*** Provided entries Section Begins ***
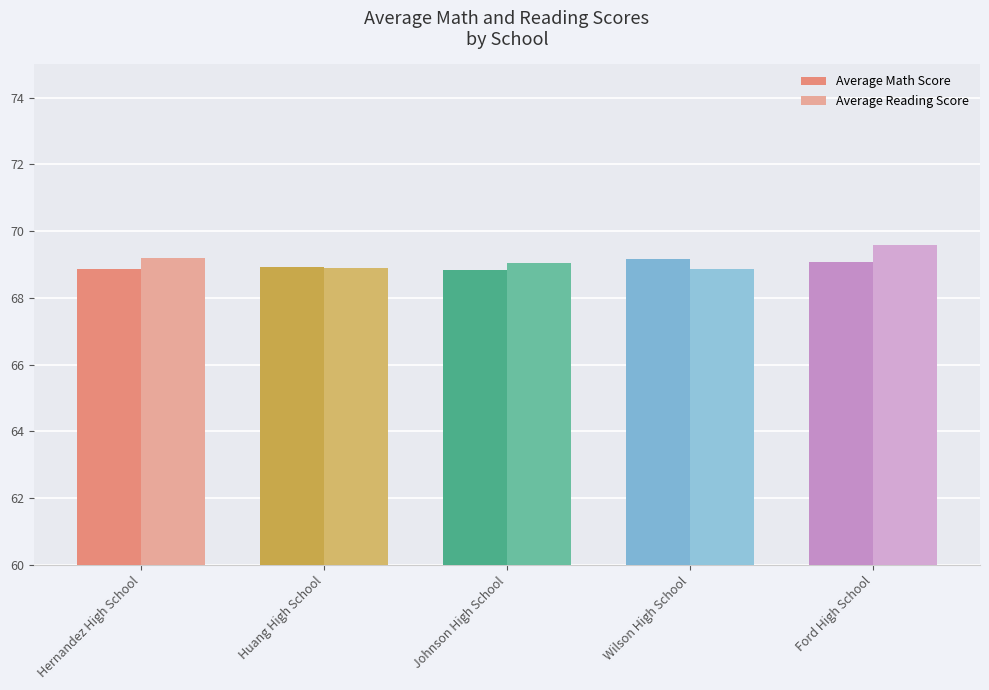

Which series has the widest spread of values?

Average Reading Score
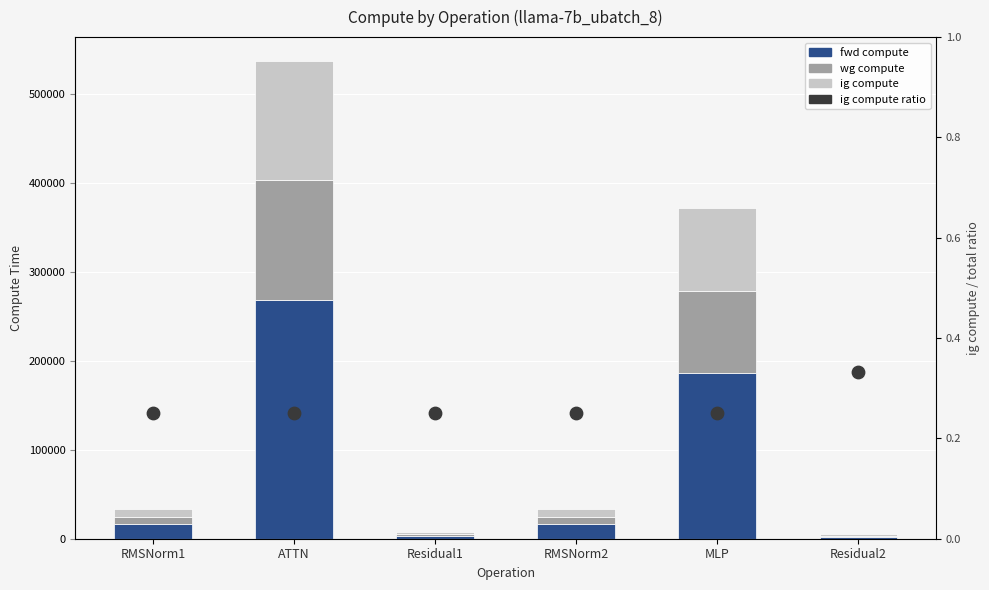

Which series has the largest Y range (max minus min)?

fwd compute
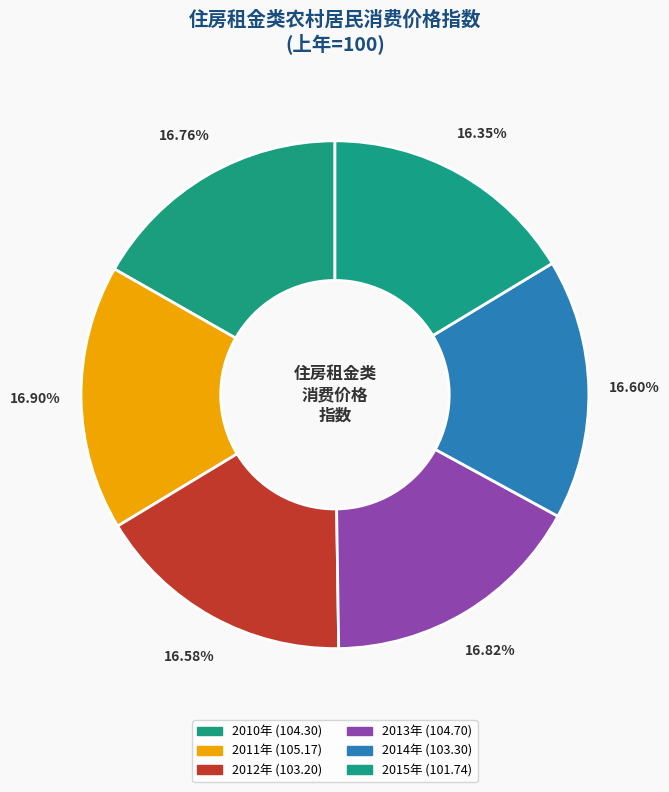

What portion of the pie excludes 2014年?

83.4%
*** Provided entries Section Ends ***
Reproduce the lines above word for word, leaving out the pictures.

Which series has the widest spread of values?

Average Reading Score

Which series has the largest Y range (max minus min)?

fwd compute

What portion of the pie excludes 2014年?

83.4%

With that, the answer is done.